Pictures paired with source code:
★ ★ ★
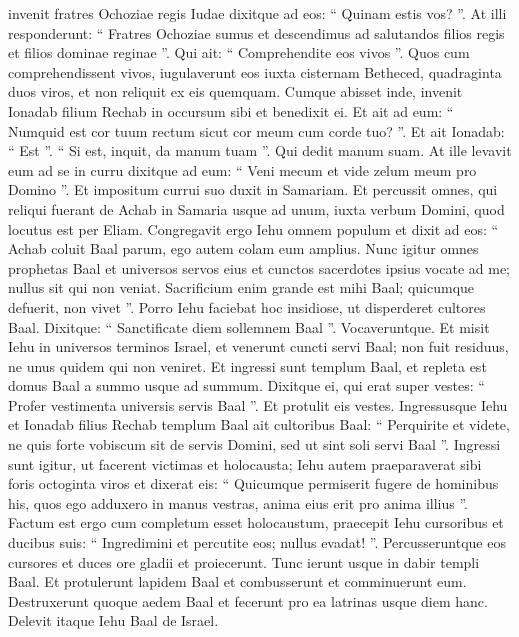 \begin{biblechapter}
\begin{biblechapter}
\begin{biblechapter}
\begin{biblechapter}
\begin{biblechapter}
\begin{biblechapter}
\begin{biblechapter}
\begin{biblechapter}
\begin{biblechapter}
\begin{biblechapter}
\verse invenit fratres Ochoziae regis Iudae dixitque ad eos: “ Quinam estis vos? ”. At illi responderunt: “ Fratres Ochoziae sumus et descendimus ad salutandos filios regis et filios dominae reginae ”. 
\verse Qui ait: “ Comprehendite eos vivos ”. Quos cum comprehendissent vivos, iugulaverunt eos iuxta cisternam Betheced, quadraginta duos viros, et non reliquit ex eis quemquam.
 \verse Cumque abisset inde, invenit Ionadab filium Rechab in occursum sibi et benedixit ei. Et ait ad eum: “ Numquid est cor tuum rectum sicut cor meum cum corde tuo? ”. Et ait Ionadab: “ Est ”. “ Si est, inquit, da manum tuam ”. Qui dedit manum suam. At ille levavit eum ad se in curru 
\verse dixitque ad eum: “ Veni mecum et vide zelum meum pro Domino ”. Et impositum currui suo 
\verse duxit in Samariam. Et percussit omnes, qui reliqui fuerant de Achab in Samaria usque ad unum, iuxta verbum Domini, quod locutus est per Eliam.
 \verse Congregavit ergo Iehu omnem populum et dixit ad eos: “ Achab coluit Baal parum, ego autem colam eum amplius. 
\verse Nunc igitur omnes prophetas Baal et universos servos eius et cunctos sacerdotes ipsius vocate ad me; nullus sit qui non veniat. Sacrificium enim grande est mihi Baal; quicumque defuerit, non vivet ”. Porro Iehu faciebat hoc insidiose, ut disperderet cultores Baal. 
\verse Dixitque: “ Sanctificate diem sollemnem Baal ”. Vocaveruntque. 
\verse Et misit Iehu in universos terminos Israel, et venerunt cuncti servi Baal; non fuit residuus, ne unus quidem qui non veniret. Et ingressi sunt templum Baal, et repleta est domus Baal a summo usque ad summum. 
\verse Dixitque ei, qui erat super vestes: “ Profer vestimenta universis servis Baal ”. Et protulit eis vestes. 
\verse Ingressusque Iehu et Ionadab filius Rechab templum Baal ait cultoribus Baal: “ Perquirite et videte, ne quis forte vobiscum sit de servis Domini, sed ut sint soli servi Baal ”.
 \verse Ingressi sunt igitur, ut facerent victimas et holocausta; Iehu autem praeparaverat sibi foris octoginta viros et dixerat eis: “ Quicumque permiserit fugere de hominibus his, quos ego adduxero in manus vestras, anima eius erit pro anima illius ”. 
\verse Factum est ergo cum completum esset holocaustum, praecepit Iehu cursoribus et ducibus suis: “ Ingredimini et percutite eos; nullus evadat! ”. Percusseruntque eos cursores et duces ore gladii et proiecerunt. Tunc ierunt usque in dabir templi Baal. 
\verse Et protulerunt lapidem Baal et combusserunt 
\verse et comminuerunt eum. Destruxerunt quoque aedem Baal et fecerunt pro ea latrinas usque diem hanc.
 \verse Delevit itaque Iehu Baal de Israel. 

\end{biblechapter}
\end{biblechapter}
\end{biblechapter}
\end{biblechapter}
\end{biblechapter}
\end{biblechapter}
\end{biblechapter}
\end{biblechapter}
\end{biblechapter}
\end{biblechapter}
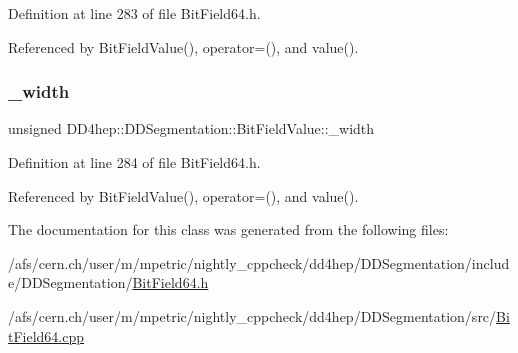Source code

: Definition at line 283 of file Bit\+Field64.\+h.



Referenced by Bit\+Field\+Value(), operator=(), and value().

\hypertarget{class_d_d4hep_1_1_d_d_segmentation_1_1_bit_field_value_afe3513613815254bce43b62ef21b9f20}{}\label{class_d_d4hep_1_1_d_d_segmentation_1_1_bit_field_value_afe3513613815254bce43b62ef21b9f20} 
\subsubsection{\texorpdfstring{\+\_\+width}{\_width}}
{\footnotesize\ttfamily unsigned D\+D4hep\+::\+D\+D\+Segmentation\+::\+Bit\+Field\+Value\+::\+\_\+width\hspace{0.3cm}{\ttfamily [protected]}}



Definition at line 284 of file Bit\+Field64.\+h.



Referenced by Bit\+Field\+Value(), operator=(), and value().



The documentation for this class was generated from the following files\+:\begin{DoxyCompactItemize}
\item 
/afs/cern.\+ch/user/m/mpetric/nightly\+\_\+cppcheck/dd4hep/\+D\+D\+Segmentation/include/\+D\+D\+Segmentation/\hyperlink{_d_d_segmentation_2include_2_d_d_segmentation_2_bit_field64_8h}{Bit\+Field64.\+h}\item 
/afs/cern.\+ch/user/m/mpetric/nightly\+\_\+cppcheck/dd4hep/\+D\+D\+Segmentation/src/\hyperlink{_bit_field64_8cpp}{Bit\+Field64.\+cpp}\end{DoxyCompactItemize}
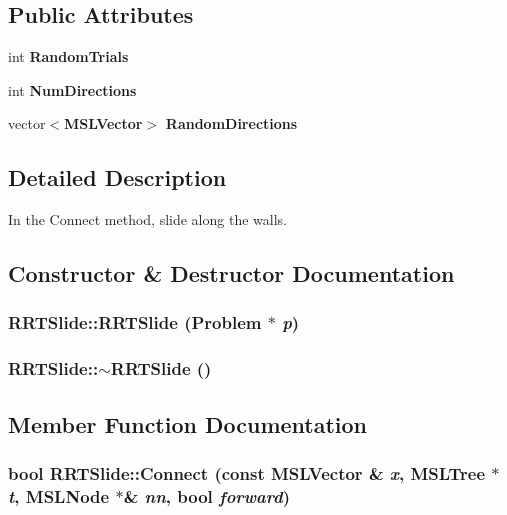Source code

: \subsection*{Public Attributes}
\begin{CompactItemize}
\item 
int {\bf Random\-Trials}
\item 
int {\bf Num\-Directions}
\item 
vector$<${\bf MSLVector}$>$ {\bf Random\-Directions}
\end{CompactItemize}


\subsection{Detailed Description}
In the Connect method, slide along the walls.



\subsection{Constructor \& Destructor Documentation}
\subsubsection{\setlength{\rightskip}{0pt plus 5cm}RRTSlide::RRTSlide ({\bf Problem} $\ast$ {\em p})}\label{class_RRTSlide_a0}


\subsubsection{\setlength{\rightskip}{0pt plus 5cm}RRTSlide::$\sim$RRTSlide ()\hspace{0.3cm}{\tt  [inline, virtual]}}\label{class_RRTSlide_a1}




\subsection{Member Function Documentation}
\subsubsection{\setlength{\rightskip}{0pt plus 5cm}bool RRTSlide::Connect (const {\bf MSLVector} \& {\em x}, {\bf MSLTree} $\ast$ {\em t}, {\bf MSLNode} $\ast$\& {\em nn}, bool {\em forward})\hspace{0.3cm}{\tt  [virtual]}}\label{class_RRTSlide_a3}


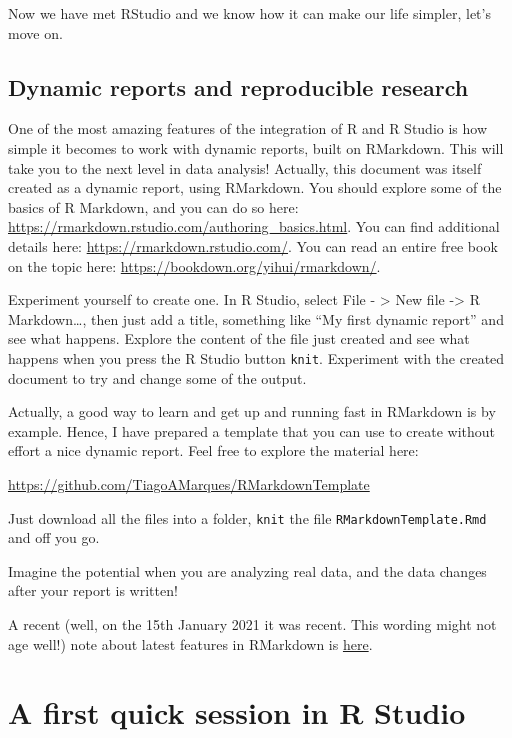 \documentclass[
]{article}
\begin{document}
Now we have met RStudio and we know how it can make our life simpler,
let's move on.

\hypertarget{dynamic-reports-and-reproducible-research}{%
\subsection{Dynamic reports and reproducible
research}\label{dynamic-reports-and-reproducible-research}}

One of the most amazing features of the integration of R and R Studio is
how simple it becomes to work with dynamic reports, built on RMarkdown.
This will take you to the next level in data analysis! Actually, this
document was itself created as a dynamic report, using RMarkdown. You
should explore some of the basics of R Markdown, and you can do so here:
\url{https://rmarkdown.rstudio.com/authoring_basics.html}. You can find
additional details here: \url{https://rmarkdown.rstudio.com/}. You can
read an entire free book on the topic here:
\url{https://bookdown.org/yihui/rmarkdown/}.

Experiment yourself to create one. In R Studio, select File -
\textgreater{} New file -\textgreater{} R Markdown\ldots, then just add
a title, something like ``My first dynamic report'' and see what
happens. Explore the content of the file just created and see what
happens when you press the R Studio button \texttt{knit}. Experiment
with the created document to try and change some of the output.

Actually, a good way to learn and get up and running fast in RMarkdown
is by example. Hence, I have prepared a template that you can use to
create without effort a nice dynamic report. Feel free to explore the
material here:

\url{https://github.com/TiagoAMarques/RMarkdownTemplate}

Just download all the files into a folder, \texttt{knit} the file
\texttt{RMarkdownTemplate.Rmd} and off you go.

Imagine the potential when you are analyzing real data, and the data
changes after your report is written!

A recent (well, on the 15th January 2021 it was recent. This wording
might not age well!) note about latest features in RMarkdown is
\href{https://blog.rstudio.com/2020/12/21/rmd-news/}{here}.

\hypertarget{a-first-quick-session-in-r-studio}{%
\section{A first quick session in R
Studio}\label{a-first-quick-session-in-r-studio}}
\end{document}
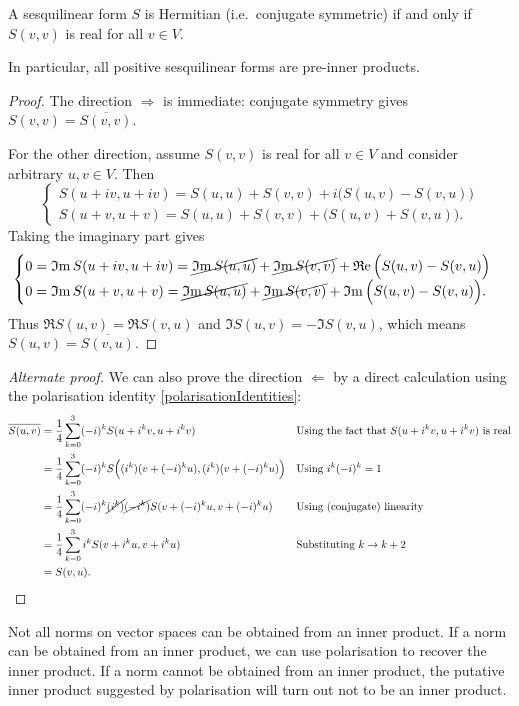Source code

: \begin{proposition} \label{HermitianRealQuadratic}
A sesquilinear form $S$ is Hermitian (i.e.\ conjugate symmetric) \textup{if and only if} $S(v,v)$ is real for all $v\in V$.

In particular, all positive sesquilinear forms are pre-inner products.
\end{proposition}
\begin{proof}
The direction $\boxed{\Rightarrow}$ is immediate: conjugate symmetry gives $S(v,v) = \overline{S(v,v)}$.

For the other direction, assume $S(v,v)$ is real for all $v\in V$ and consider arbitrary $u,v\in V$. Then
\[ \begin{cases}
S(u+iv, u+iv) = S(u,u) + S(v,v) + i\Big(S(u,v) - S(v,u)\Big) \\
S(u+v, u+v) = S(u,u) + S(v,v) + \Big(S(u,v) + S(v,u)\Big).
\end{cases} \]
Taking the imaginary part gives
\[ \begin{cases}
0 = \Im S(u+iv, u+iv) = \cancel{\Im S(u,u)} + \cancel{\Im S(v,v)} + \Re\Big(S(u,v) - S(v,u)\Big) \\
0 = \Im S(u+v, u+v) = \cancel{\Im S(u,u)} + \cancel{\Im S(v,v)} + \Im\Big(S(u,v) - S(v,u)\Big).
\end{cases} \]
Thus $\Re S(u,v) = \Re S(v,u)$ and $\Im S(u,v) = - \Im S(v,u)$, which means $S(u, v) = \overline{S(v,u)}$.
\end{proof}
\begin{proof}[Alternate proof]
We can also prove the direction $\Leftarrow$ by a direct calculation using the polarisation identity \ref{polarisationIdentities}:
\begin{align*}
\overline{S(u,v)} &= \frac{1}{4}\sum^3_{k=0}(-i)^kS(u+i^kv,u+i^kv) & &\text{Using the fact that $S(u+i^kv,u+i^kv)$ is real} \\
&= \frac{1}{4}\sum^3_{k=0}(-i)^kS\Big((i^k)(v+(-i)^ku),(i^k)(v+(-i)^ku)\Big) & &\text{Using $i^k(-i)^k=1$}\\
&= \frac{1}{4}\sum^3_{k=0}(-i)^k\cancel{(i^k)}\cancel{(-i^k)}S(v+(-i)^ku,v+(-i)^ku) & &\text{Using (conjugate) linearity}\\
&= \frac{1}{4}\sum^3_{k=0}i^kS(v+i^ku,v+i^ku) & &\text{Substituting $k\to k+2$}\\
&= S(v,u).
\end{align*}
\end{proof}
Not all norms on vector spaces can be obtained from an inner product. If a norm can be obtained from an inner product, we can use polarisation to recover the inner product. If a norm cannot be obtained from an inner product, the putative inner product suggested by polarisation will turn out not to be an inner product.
★ ★ ★
• _Goal of the exercise_
Each line from the one that contains "read an entire" down to the one that contains "0 = \Im S(u+iv, u+iv)" is to be returned exactly as it stands above, both ends included, with pictures removed.

• _Answer space_
read an entire free book on the topic here:
\url{https://bookdown.org/yihui/rmarkdown/}.

Experiment yourself to create one. In R Studio, select File -
\textgreater{} New file -\textgreater{} R Markdown\ldots, then just add
a title, something like ``My first dynamic report'' and see what
happens. Explore the content of the file just created and see what
happens when you press the R Studio button \texttt{knit}. Experiment
with the created document to try and change some of the output.

Actually, a good way to learn and get up and running fast in RMarkdown
is by example. Hence, I have prepared a template that you can use to
create without effort a nice dynamic report. Feel free to explore the
material here:

\url{https://github.com/TiagoAMarques/RMarkdownTemplate}

Just download all the files into a folder, \texttt{knit} the file
\texttt{RMarkdownTemplate.Rmd} and off you go.

Imagine the potential when you are analyzing real data, and the data
changes after your report is written!

A recent (well, on the 15th January 2021 it was recent. This wording
might not age well!) note about latest features in RMarkdown is
\href{https://blog.rstudio.com/2020/12/21/rmd-news/}{here}.

\hypertarget{a-first-quick-session-in-r-studio}{%
\section{A first quick session in R
Studio}\label{a-first-quick-session-in-r-studio}}
\end{document}
Source code

: \begin{proposition} \label{HermitianRealQuadratic}
A sesquilinear form $S$ is Hermitian (i.e.\ conjugate symmetric) \textup{if and only if} $S(v,v)$ is real for all $v\in V$.

In particular, all positive sesquilinear forms are pre-inner products.
\end{proposition}
\begin{proof}
The direction $\boxed{\Rightarrow}$ is immediate: conjugate symmetry gives $S(v,v) = \overline{S(v,v)}$.

For the other direction, assume $S(v,v)$ is real for all $v\in V$ and consider arbitrary $u,v\in V$. Then
\[ \begin{cases}
S(u+iv, u+iv) = S(u,u) + S(v,v) + i\Big(S(u,v) - S(v,u)\Big) \\
S(u+v, u+v) = S(u,u) + S(v,v) + \Big(S(u,v) + S(v,u)\Big).
\end{cases} \]
Taking the imaginary part gives
\[ \begin{cases}
0 = \Im S(u+iv, u+iv) = \cancel{\Im S(u,u)} + \cancel{\Im S(v,v)} + \Re\Big(S(u,v) - S(v,u)\Big) \\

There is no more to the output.